Rev. Newton became a spiritual father to Cowper and a real source of needed inspiration in helping him overcome his spells of religious doubts, mental depressions and emotional morbidity.

Even after Cowper’s conversion, he endured several periods of time when he seriously doubted the love of God for him and his security as a believer.

Both Newton and Cowper were very talented poets and writers of religious verse and with their combined efforts produced the famous Olney Hymns. This book of 349 hymns became one of the most important contributions to musical worship in evangelical Christianity. 

Among the 67 hymns written by William Cowper while living at Olney under the patient care of Mrs. Unwin and spiritual inspiration of his pastor John Newton, the hymn that testifies of his final peace with his Savior stands out as one of the anthems of the church and a monument to the sovereign grace of God. 

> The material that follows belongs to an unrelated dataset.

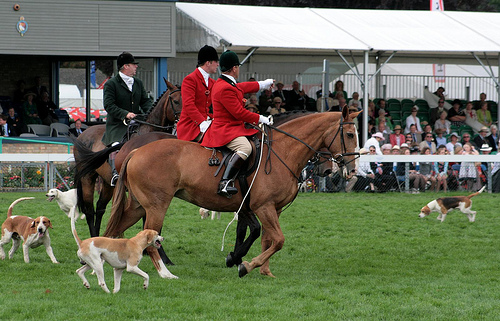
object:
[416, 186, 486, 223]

While sitting alone one day at his desk in his little house, under the inspiration of the Holy Spirit and with the words of the prophet Zechariah 13:1 fresh in his mind, he began to pen these comforting words:

 “Redeeming love has been my theme, and shall be till I die” William Cowper penned these words not long before his death on April 25, 1800. 

It was at the writing of these words that he became aware of Christ’s complete atonement for his sins. What I love about this story is how his story is evident through this hymn, but the fifth stanza is simply breathtaking .  

A man who struggled with his speech and his confidence would pen the words: “When this poor lisping, stammering tongue lies silent in the grave, then in a nobler, sweeter song I’ll sing thy power to save.”